Dutch air force reads pilots' brainwaves to make training harder
While pilots are flying in a VR simulation, their brainwave patterns can be fed into an AI model that assesses how challenging they are finding a task and adjusts the difficulty accordingly
Royal Netherlands Air Force pilots tested brain-reading technology in a simulator
Alireza Boeini/Alamy
Fighter pilots in training are having their brainwaves read by AI as they fly in virtual reality to measure how difficult they find tasks and ramp up the complexity if needed. Experiments show that trainee fighter pilots prefer this adaptive system to a rigid, pre-programmed alternative, but that it doesn’t necessarily improve their skills.

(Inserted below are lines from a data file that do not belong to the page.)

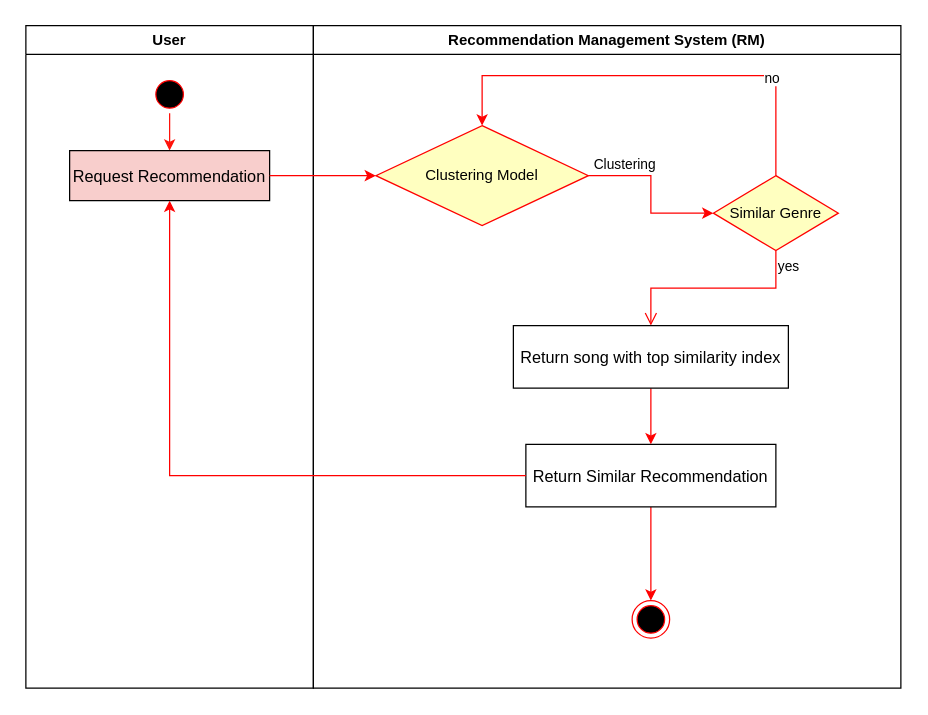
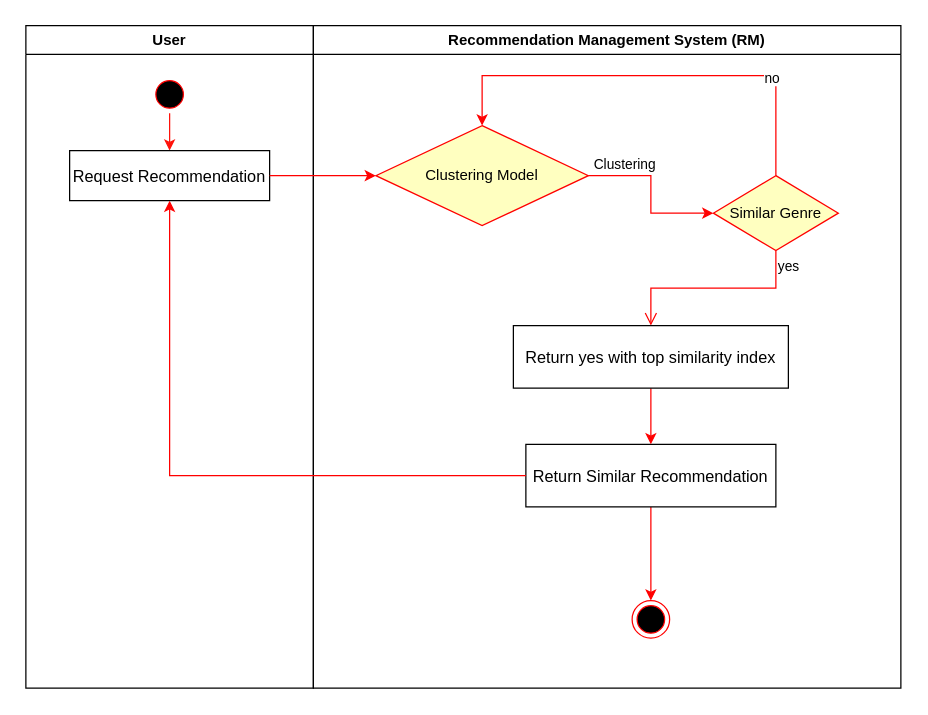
  <mxCell id="0" />
  <mxCell id="1" parent="0" />
  <mxCell id="2" value="User" style="swimlane;whiteSpace=wrap" parent="1" vertex="1"><mxGeometry x="20" y="20" width="230" height="530" as="geometry" /></mxCell>
  <mxCell id="3" style="edgeStyle=orthogonalEdgeStyle;rounded=0;orthogonalLoop=1;jettySize=auto;html=1;entryX=0.5;entryY=0;entryDx=0;entryDy=0;fontSize=13;strokeColor=#FF120A;" parent="2" source="4" target="5" edge="1"><mxGeometry relative="1" as="geometry" /></mxCell>
  <mxCell id="4" value="" style="ellipse;shape=startState;fillColor=#000000;strokeColor=#ff0000;" parent="2" vertex="1"><mxGeometry x="100" y="40" width="30" height="30" as="geometry" /></mxCell>
- <mxCell id="5" value="Request Recommendation" style="fontSize=13;fontStyle=0;fillColor=#f8cecc;" parent="2" vertex="1"><mxGeometry x="35" y="100" width="160" height="40" as="geometry" /></mxCell>
+ <mxCell id="5" value="Request Recommendation" style="fontSize=13;fontStyle=0" parent="2" vertex="1"><mxGeometry x="35" y="100" width="160" height="40" as="geometry" /></mxCell>
  <mxCell id="6" value="Recommendation Management System (RM)" style="swimlane;whiteSpace=wrap" parent="1" vertex="1"><mxGeometry x="250" y="20" width="470" height="530" as="geometry" /></mxCell>
  <mxCell id="7" value="" style="ellipse;shape=endState;fillColor=#000000;strokeColor=#ff0000" parent="6" vertex="1"><mxGeometry x="255" y="460" width="30" height="30" as="geometry" /></mxCell>
  <mxCell id="8" style="edgeStyle=orthogonalEdgeStyle;rounded=0;orthogonalLoop=1;jettySize=auto;html=1;exitX=0.5;exitY=1;exitDx=0;exitDy=0;entryX=0.5;entryY=0;entryDx=0;entryDy=0;strokeColor=#FF0000;" parent="6" source="9" target="7" edge="1"><mxGeometry relative="1" as="geometry" /></mxCell>
  <mxCell id="9" value="Return Similar Recommendation" style="fontSize=13;fontStyle=0" parent="6" vertex="1"><mxGeometry x="170" y="335" width="200" height="50" as="geometry" /></mxCell>
  <mxCell id="10" style="edgeStyle=orthogonalEdgeStyle;rounded=0;orthogonalLoop=1;jettySize=auto;html=1;entryX=0.5;entryY=0;entryDx=0;entryDy=0;strokeColor=#FF0000;" parent="6" source="12" target="18" edge="1"><mxGeometry relative="1" as="geometry"><Array as="points"><mxPoint x="370" y="40" /><mxPoint x="135" y="40" /></Array></mxGeometry></mxCell>
  <mxCell id="11" value="no" style="edgeLabel;html=1;align=center;verticalAlign=middle;resizable=0;points=[];" parent="10" vertex="1" connectable="0"><mxGeometry x="-0.524" y="1" relative="1" as="geometry"><mxPoint as="offset" /></mxGeometry></mxCell>
  <mxCell id="12" value="Similar Genre" style="rhombus;whiteSpace=wrap;html=1;fillColor=#ffffc0;strokeColor=#ff0000;" parent="6" vertex="1"><mxGeometry x="320" y="120" width="100" height="60" as="geometry" /></mxCell>
  <mxCell id="13" value="yes" style="edgeStyle=orthogonalEdgeStyle;html=1;align=left;verticalAlign=top;endArrow=open;endSize=8;strokeColor=#ff0000;rounded=0;entryX=0.5;entryY=0;entryDx=0;entryDy=0;" parent="6" source="12" target="15" edge="1"><mxGeometry x="-1" relative="1" as="geometry"><mxPoint x="190" y="190" as="targetPoint" /></mxGeometry></mxCell>
  <mxCell id="14" style="edgeStyle=orthogonalEdgeStyle;rounded=0;orthogonalLoop=1;jettySize=auto;html=1;entryX=0.5;entryY=0;entryDx=0;entryDy=0;strokeColor=#FF0000;" parent="6" source="15" target="9" edge="1"><mxGeometry relative="1" as="geometry" /></mxCell>
- <mxCell id="15" value="Return song with top similarity index" style="fontSize=13;fontStyle=0" parent="6" vertex="1"><mxGeometry x="160" y="240" width="220" height="50" as="geometry" /></mxCell>
+ <mxCell id="15" value="Return yes with top similarity index" style="fontSize=13;fontStyle=0" parent="6" vertex="1"><mxGeometry x="160" y="240" width="220" height="50" as="geometry" /></mxCell>
  <mxCell id="16" style="edgeStyle=orthogonalEdgeStyle;rounded=0;orthogonalLoop=1;jettySize=auto;html=1;exitX=1;exitY=0.5;exitDx=0;exitDy=0;entryX=0;entryY=0.5;entryDx=0;entryDy=0;strokeColor=#FF0000;" parent="6" source="18" target="12" edge="1"><mxGeometry relative="1" as="geometry" /></mxCell>
  <mxCell id="17" value="Clustering" style="edgeLabel;html=1;align=center;verticalAlign=middle;resizable=0;points=[];" parent="16" vertex="1" connectable="0"><mxGeometry x="-0.755" relative="1" as="geometry"><mxPoint x="12" y="-10" as="offset" /></mxGeometry></mxCell>
  <mxCell id="18" value="Clustering Model" style="rhombus;whiteSpace=wrap;html=1;fillColor=#ffffc0;strokeColor=#ff0000;" parent="6" vertex="1"><mxGeometry x="50" y="80" width="170" height="80" as="geometry" /></mxCell>
  <mxCell id="19" style="edgeStyle=orthogonalEdgeStyle;rounded=0;orthogonalLoop=1;jettySize=auto;html=1;entryX=0.5;entryY=1;entryDx=0;entryDy=0;strokeColor=#FF0000;" parent="1" source="9" target="5" edge="1"><mxGeometry relative="1" as="geometry" /></mxCell>
  <mxCell id="20" style="edgeStyle=orthogonalEdgeStyle;rounded=0;orthogonalLoop=1;jettySize=auto;html=1;strokeColor=#FF0000;" parent="1" source="5" target="18" edge="1"><mxGeometry relative="1" as="geometry"><mxPoint x="270" y="200" as="targetPoint" /></mxGeometry></mxCell>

Training pilots in simulators and virtual reality is cheaper and safer than real flights, but these teaching scenarios need to be adjusted in real time so tasks sit in the sweet spot between comfort and overload.
Evy van Weelden at the Royal Netherlands Aerospace Centre, Amsterdam, and her colleagues used a brain-computer interface to read student pilots’ brainwaves via electrodes attached to the scalp. An AI model analysed that data to determine how difficult the pilots were finding the task.
“We are continuously working on improving [pilot] training, and what that looks like can be very different,” says van Weelden. “If you’re not in the field, it sounds very sci-fi, I guess. But, for me, it’s really normal because I just see data.”
Fifteen Royal Netherlands Air Force pilots went through training while the system switched between five different levels of difficulty – accomplished by increasing or decreasing the visibility within the simulation – depending on how hard the AI model determined they were finding missions.
In later interviews, none of the pilots reported noticing that the system was altering the difficulty in real time, but 10 of the 15 pilots said they preferred the changing tests to a pre-programmed exercise where difficulty ramped up incrementally in regular steps.
But crucially, none of the pilots showed any improvement in terms of how well they accomplished tasks within the adaptive simulation compared with a rigid one. In short, pilots liked the mind-reading set-up, but it didn’t make them better pilots.
The problem could be the unique nature of people’s brains, says van Weelden. The AI model was trained on data from another group of novice pilots, then tested on the 15 study participants. But it is notoriously hard to get AI models that analyse brainwaves to work on the whole population. Six of the pilots in the test showed little change in difficulty level readings, indicating that the AI system may not have correctly interpreted their brain data.
James Blundell at Cranfield University, UK, says similar technology is being studied for use in real aircraft to ensure pilots are in control. “They’ve looked at whether we can detect startle – like being in a bit of a panic – and what the aircraft might then do to calm you and then reorientate you,” says Blundell. “So you’re upside down, [and the aircraft might say] you really need to look at the attitudes, you need to look at the information that’s down here, that’s going to bring you back to straight and level.”
These systems have shown promise in isolated scenarios, but it remains to be seen whether brain-reading technology can be used to improve safety in aeroplanes. “There’s a long way to go [in order to achieve that],” says Blundell.